=== DATA RECORDS ===
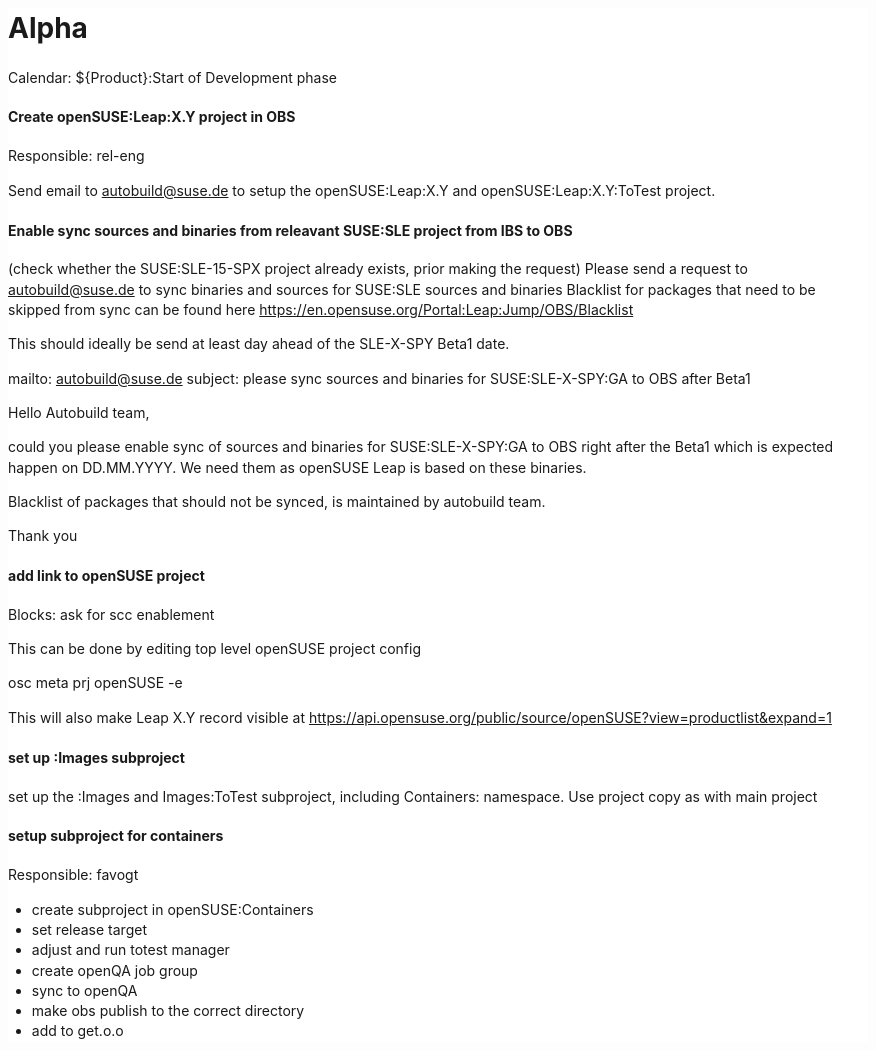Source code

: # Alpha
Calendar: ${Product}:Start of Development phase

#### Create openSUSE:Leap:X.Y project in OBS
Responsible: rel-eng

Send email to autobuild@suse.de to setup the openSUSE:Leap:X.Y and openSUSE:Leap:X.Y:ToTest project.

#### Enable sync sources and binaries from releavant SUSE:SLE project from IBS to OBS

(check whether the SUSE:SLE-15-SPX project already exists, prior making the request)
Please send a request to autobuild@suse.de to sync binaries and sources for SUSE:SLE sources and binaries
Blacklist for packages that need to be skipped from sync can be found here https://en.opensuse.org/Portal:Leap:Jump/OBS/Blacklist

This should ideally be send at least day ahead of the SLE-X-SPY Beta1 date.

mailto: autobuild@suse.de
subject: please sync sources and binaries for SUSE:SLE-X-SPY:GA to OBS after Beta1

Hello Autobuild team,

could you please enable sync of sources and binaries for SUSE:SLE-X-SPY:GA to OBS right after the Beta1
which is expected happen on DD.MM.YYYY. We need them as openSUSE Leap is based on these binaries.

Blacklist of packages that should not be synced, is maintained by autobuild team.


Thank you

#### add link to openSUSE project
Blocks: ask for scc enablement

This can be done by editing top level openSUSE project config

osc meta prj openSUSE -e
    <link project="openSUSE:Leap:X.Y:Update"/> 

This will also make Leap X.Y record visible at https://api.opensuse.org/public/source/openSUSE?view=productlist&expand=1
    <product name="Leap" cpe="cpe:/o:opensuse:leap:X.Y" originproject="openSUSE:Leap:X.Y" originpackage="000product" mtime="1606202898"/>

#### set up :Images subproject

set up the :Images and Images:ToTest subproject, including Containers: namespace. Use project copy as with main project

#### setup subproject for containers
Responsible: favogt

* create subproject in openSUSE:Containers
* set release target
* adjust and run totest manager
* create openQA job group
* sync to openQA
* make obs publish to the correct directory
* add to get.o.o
===
**WHAT THIS TASK INVOLVES**: Repeat exactly the lines of the material from the one with "Send email to" through the end, both the first and the last included.

**WRITTEN ANSWER**:
Send email to autobuild@suse.de to setup the openSUSE:Leap:X.Y and openSUSE:Leap:X.Y:ToTest project.

#### Enable sync sources and binaries from releavant SUSE:SLE project from IBS to OBS

(check whether the SUSE:SLE-15-SPX project already exists, prior making the request)
Please send a request to autobuild@suse.de to sync binaries and sources for SUSE:SLE sources and binaries
Blacklist for packages that need to be skipped from sync can be found here https://en.opensuse.org/Portal:Leap:Jump/OBS/Blacklist

This should ideally be send at least day ahead of the SLE-X-SPY Beta1 date.

mailto: autobuild@suse.de
subject: please sync sources and binaries for SUSE:SLE-X-SPY:GA to OBS after Beta1

Hello Autobuild team,

could you please enable sync of sources and binaries for SUSE:SLE-X-SPY:GA to OBS right after the Beta1
which is expected happen on DD.MM.YYYY. We need them as openSUSE Leap is based on these binaries.

Blacklist of packages that should not be synced, is maintained by autobuild team.


Thank you

#### add link to openSUSE project
Blocks: ask for scc enablement

This can be done by editing top level openSUSE project config

osc meta prj openSUSE -e
    <link project="openSUSE:Leap:X.Y:Update"/> 

This will also make Leap X.Y record visible at https://api.opensuse.org/public/source/openSUSE?view=productlist&expand=1
    <product name="Leap" cpe="cpe:/o:opensuse:leap:X.Y" originproject="openSUSE:Leap:X.Y" originpackage="000product" mtime="1606202898"/>

#### set up :Images subproject

set up the :Images and Images:ToTest subproject, including Containers: namespace. Use project copy as with main project

#### setup subproject for containers
Responsible: favogt

* create subproject in openSUSE:Containers
* set release target
* adjust and run totest manager
* create openQA job group
* sync to openQA
* make obs publish to the correct directory
* add to get.o.o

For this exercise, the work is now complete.